III. E und G wegen Vollstreckungsmaßnahmen

Mit der vorliegenden Klage kann die (einstweilige) Einstellung oder Beschränkung der Vollstreckung oder die (einstweilige) Aufhebung einer Vollstreckungsmaßnahme nicht erreicht werden. Bereits aus dem Wortlaut des § 258 AO ergibt sich, dass nur der Vollstreckungsbehörde die Befugnis zu einer Maßnahme nach § 258 AO zusteht und das Gericht lediglich das insoweit ausgeübte Ermessen nach § 102 FGO überprüfen kann (vgl. BFH-Beschluss vom 21. September 1989 VIII B 88/89, BFH/NV 1990, 253 258). Ermessensfehler sind jedoch nicht ersichtlich.

Billigkeitsmaßnahmen nach § 258 AO kommen nur in Betracht, wenn vorübergehende Umstände vorliegen, die eine Vollstreckung unbillig erscheinen lassen. Umstände, die zu einer dauerhaften Einstellung der Vollstreckung Anlass geben, können bei der Anwendung des § 258 AO nicht berücksichtigt werden, da die Vorschrift eine Unterbindung der Vollstreckung auf Dauer nicht vorsieht (BFH-Beschluss vom 7. Oktober 1992 VII B 92/92, BFH/NV 1993, 513).

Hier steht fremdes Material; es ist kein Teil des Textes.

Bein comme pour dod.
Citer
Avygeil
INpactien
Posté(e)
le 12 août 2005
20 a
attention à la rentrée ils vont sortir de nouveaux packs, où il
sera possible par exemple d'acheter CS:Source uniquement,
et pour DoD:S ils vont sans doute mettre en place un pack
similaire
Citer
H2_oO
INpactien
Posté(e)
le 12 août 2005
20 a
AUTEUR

Im Hinblick auf den Zweck der Vollstreckungsvorschriften (§§ 249 ff. AO) ist zu berücksichtigen, dass die Finanzbehörden vor dem Hintergrund des Gleichheitssatzes für eine gleichmäßige Einziehung der Steuerforderungen zu sorgen haben. Das Ermessen der Finanzbehörden ist daher von vornherein zu Lasten des Vollstreckungsschuldners insoweit eingeschränkt, dass - im Rahmen der Verhältnismäßigkeit - grundsätzlich alle gesetzlich vorgesehen Vollstreckungsmaßnahmen zu ergreifen sind, wenn ein Vollstreckungsschuldner nicht freiwillig zahlt. Nachteile, die üblicherweise mit der Vollstreckung oder der einzelnen Vollstreckungsmaßnahme verbunden sind, begründen keine Unbilligkeit (BFH-Beschluss in BFH/NV 1989, 565).

IV. Kläger

Die Klage des Klägers ist unzulässig, weil die hierfür erforderlichen allgemeinen Sachentscheidungsvoraussetzungen nicht vorliegen. Er hat nicht schlüssig dargelegt, dass ihn die Steuerbescheide und Vollstreckungsmaßnahmen, die gegenüber der Klägerin ergangen sind, in seiner Rechtsstellung gefährden und er daher eigene Rechte verfolgt (§ 40 Abs. 2 FGO). Die erforderliche Klagebefugnis ist somit nicht gegeben.

V. Kosten

Die Kostenentscheidung beruht auf § 135 Abs. 1 FGO.